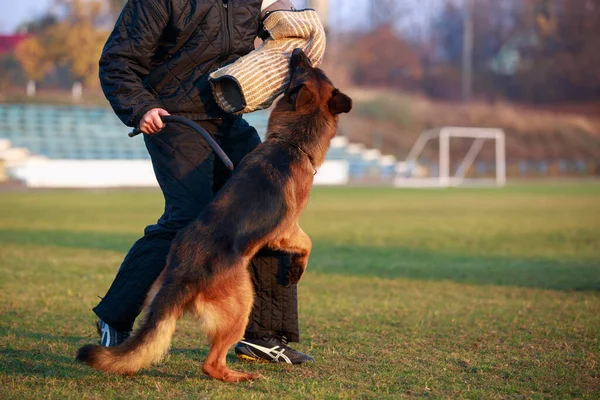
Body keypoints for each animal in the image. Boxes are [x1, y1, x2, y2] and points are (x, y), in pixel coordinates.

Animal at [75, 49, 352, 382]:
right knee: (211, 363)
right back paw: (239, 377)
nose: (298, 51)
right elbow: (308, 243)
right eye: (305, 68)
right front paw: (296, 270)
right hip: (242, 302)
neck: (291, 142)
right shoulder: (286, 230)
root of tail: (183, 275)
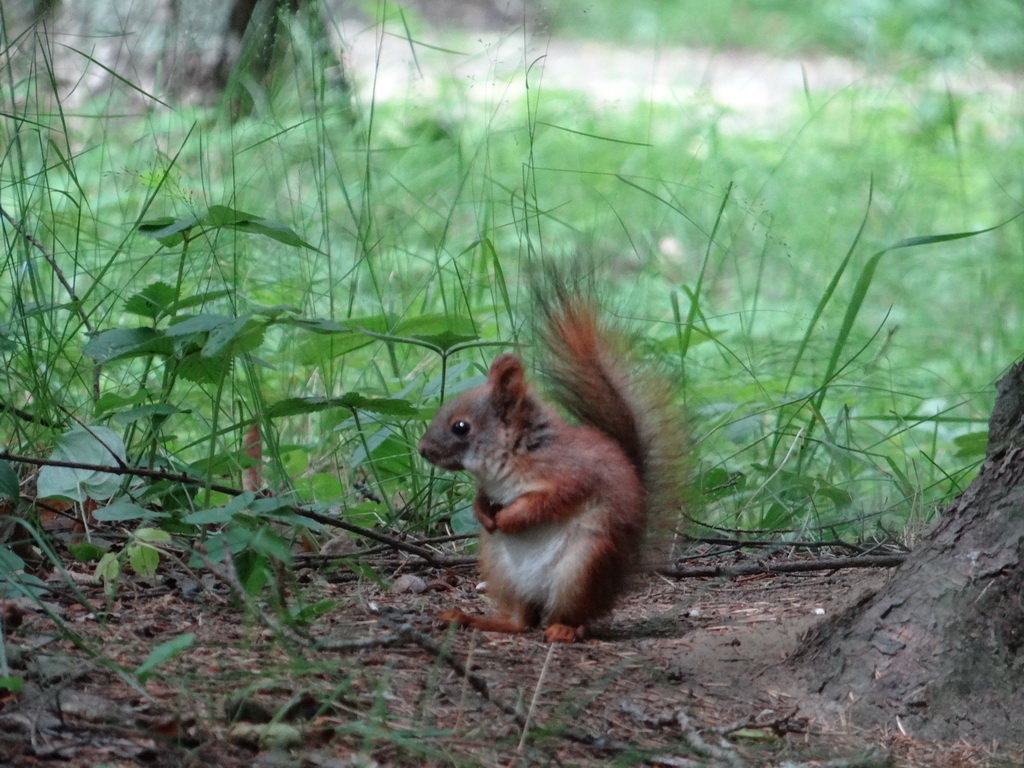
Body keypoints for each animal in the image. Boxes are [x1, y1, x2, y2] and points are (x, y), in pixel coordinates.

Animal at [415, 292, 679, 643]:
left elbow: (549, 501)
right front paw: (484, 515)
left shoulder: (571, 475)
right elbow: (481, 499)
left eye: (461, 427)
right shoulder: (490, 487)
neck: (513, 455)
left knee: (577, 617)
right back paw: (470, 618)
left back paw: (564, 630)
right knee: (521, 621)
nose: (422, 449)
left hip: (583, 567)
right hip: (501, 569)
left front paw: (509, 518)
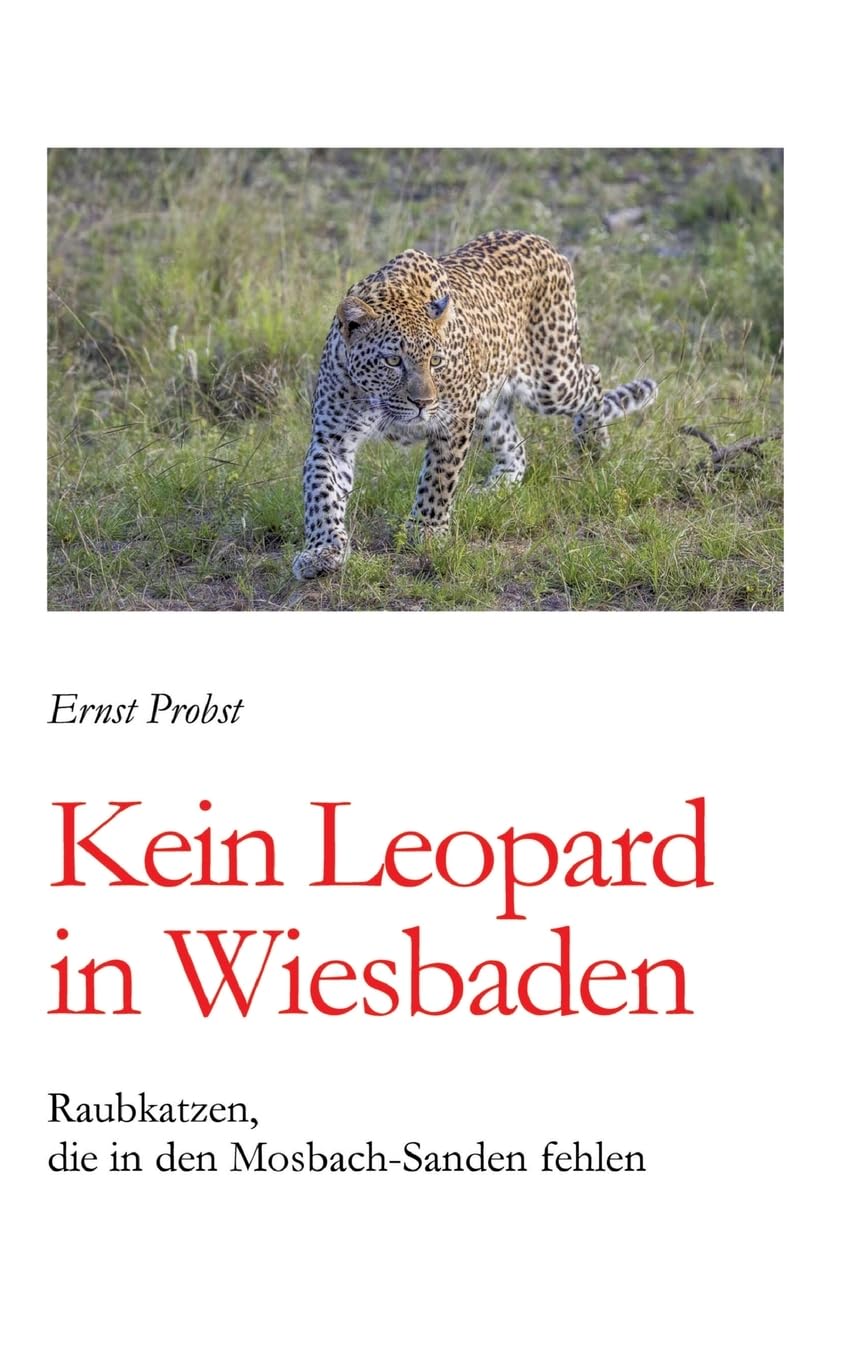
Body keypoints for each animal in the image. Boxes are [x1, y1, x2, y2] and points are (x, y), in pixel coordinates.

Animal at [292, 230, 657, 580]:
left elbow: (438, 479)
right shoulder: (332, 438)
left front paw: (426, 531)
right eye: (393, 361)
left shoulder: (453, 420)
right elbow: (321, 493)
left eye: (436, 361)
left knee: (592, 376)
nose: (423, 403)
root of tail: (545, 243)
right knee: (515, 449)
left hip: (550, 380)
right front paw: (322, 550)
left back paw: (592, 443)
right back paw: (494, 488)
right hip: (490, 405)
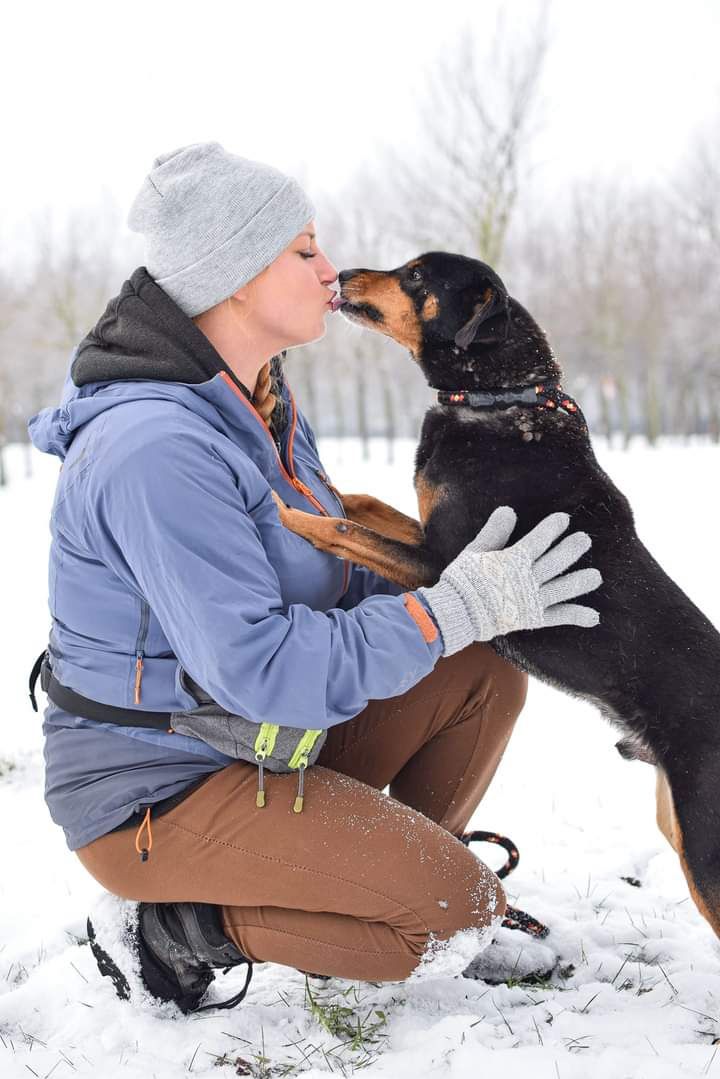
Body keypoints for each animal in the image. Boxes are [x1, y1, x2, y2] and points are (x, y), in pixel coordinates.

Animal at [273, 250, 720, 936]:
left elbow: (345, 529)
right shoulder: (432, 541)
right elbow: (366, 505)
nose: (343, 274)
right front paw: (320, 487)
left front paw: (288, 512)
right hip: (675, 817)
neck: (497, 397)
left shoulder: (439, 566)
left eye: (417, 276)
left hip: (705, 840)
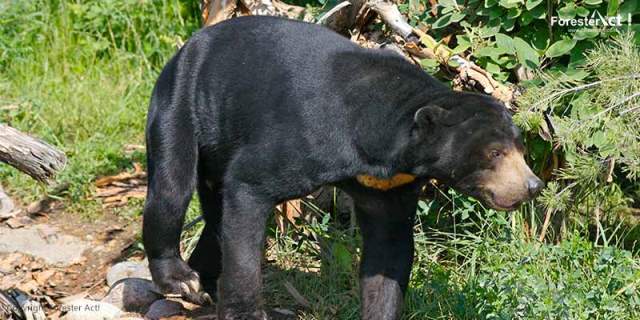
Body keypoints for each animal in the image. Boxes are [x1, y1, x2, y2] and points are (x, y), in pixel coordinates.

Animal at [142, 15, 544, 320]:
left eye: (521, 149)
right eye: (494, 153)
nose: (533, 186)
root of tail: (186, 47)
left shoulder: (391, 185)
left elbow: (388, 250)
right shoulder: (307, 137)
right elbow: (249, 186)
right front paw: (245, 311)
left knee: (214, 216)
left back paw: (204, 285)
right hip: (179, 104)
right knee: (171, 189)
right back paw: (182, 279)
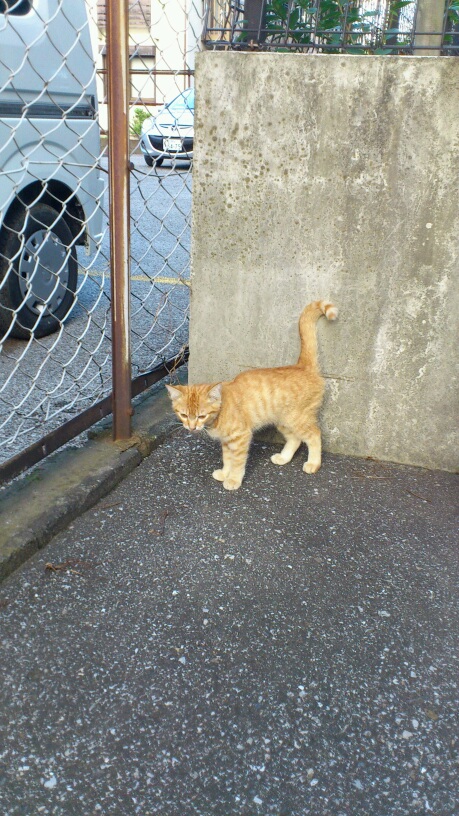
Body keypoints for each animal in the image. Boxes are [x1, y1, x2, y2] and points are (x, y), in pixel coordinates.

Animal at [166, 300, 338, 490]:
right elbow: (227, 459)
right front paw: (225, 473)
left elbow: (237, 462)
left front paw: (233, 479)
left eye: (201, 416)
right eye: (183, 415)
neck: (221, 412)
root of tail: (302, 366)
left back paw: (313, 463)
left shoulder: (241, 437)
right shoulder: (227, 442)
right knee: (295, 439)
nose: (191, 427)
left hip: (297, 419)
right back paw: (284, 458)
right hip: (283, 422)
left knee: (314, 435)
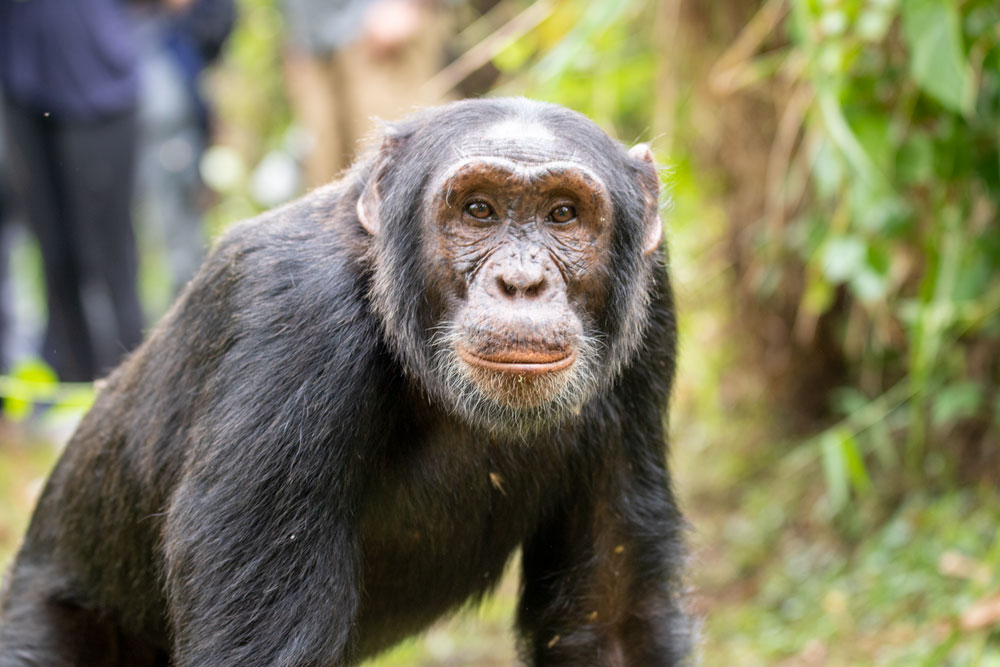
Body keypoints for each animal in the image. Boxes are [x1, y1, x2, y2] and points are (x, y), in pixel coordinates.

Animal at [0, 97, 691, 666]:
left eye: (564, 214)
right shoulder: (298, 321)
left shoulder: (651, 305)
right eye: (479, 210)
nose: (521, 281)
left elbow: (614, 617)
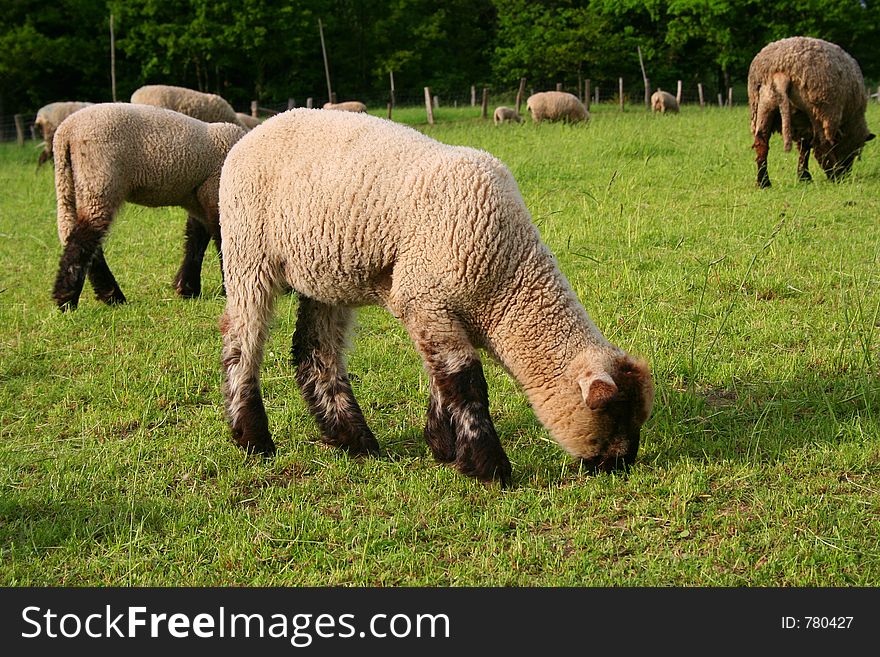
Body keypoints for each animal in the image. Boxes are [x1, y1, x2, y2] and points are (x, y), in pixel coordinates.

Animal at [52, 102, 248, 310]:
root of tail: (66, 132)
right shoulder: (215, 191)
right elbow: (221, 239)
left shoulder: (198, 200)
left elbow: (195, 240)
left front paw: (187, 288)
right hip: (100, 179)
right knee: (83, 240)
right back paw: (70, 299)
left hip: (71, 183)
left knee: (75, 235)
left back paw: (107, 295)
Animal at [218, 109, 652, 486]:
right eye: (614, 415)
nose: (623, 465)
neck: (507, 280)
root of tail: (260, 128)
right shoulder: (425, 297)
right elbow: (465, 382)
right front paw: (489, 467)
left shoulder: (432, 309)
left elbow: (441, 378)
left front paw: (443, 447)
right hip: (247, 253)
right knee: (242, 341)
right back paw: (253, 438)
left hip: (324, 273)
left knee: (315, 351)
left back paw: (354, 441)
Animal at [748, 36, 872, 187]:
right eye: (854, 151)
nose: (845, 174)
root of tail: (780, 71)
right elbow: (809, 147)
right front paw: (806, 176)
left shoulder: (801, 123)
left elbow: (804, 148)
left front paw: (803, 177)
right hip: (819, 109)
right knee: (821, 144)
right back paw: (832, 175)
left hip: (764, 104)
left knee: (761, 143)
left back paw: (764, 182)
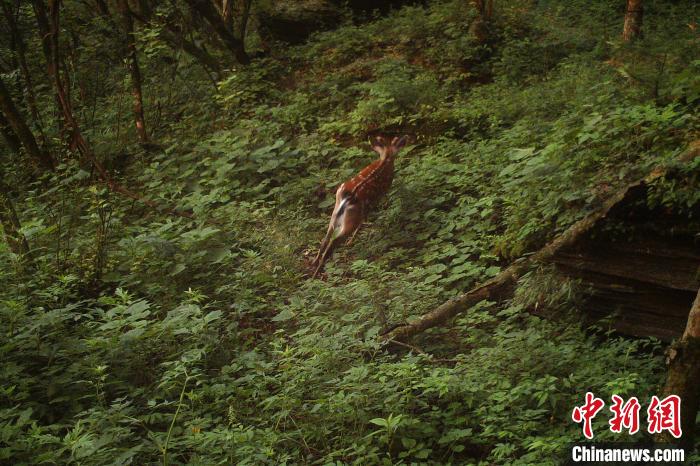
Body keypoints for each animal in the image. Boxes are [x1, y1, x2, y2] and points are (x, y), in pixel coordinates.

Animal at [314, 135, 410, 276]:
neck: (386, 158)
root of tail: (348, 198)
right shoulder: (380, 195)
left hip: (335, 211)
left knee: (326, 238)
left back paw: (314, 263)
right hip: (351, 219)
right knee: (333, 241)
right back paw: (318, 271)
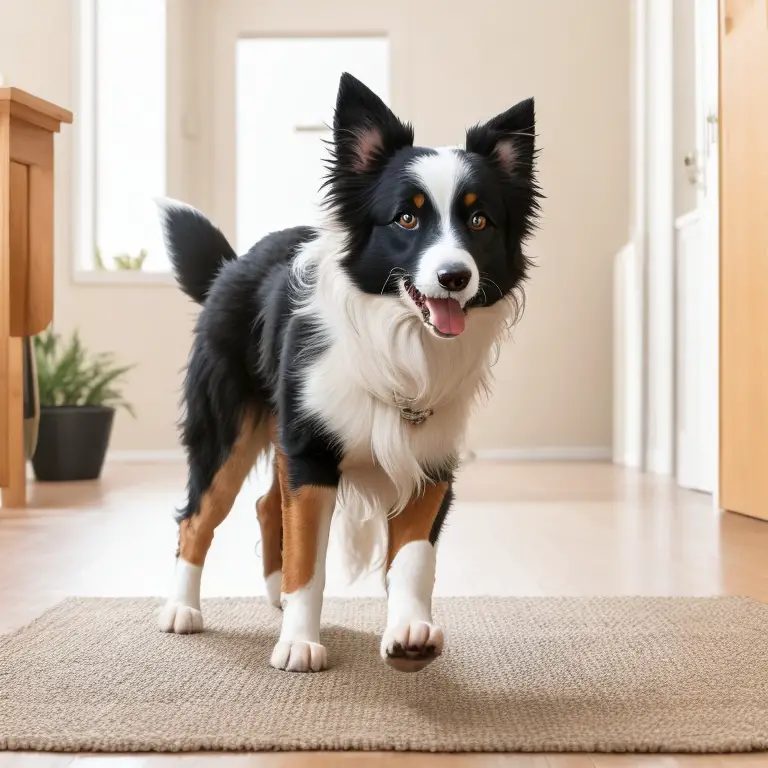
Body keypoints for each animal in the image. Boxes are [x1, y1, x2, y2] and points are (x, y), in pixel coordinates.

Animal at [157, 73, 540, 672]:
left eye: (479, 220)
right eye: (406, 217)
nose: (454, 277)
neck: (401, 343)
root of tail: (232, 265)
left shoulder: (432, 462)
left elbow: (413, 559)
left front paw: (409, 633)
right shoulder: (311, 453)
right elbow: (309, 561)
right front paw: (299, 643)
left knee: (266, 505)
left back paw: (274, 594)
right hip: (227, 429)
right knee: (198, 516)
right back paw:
• • •
[Your goal] Print exactly, with no pictures, the lines above from the one that holds "nose: (343, 274)" through the one that holds "left shoulder: (391, 185)", both of them included.

[Task output]
nose: (343, 274)
right front paw: (320, 487)
left front paw: (288, 512)
right hip: (675, 817)
neck: (497, 397)
left shoulder: (439, 566)
left eye: (417, 276)
left hip: (705, 840)
Body keypoints for each animal in the image. Boxes are [x1, y1, x2, y2] and points are (x, y), in pixel coordinates.

Animal at [142, 15, 544, 320]:
left eye: (521, 149)
right eye: (494, 153)
nose: (533, 186)
root of tail: (186, 47)
left shoulder: (391, 185)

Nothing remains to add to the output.